BEGIN Material for the task
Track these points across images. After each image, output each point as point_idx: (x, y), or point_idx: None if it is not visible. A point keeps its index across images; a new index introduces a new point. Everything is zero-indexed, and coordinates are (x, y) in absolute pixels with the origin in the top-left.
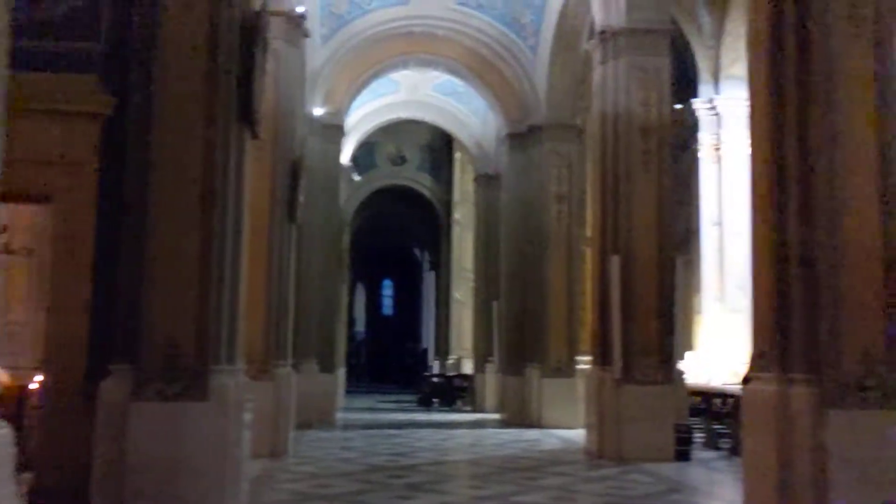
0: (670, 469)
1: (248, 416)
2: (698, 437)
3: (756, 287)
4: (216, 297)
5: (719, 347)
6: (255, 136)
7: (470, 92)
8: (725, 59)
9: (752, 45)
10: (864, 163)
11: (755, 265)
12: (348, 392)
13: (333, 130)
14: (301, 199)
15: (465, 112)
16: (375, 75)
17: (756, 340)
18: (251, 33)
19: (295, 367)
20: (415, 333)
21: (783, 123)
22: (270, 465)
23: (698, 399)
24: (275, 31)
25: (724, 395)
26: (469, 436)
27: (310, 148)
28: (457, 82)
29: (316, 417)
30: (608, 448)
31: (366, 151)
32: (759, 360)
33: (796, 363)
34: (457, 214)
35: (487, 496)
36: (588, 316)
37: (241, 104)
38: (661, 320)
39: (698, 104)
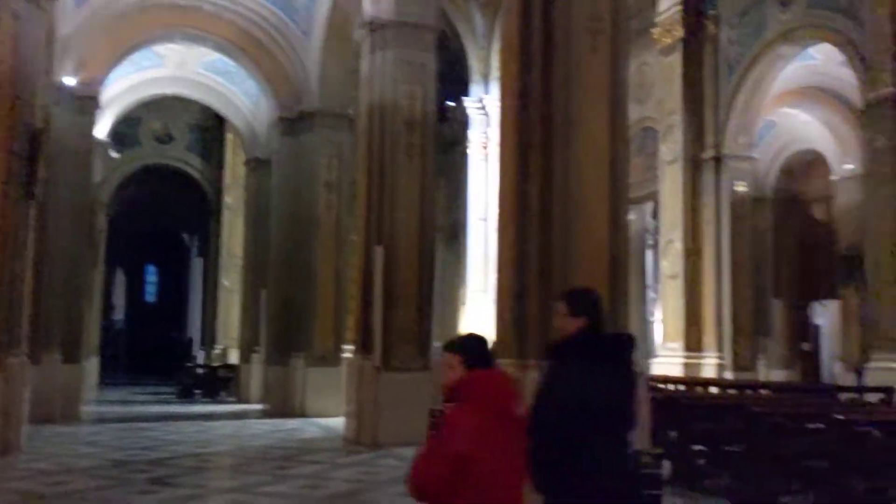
END Material for the task
> **Directions**
Give again, word for word, every line from the top of the data through the line with "15: (465, 112)", both ends included, and exclude the pictures.

> **Answer space**
Track these points across images. After each image, output each point as point_idx: (x, y), or point_idx: None if it is not visible. A point keeps its index across images; a new index introduces a new point. Everything is zero-indexed, and coordinates are (x, y) in absolute pixels with the origin in the top-left.
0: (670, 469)
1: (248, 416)
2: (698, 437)
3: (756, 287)
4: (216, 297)
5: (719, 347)
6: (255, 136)
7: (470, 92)
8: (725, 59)
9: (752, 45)
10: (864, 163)
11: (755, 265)
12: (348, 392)
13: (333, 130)
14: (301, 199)
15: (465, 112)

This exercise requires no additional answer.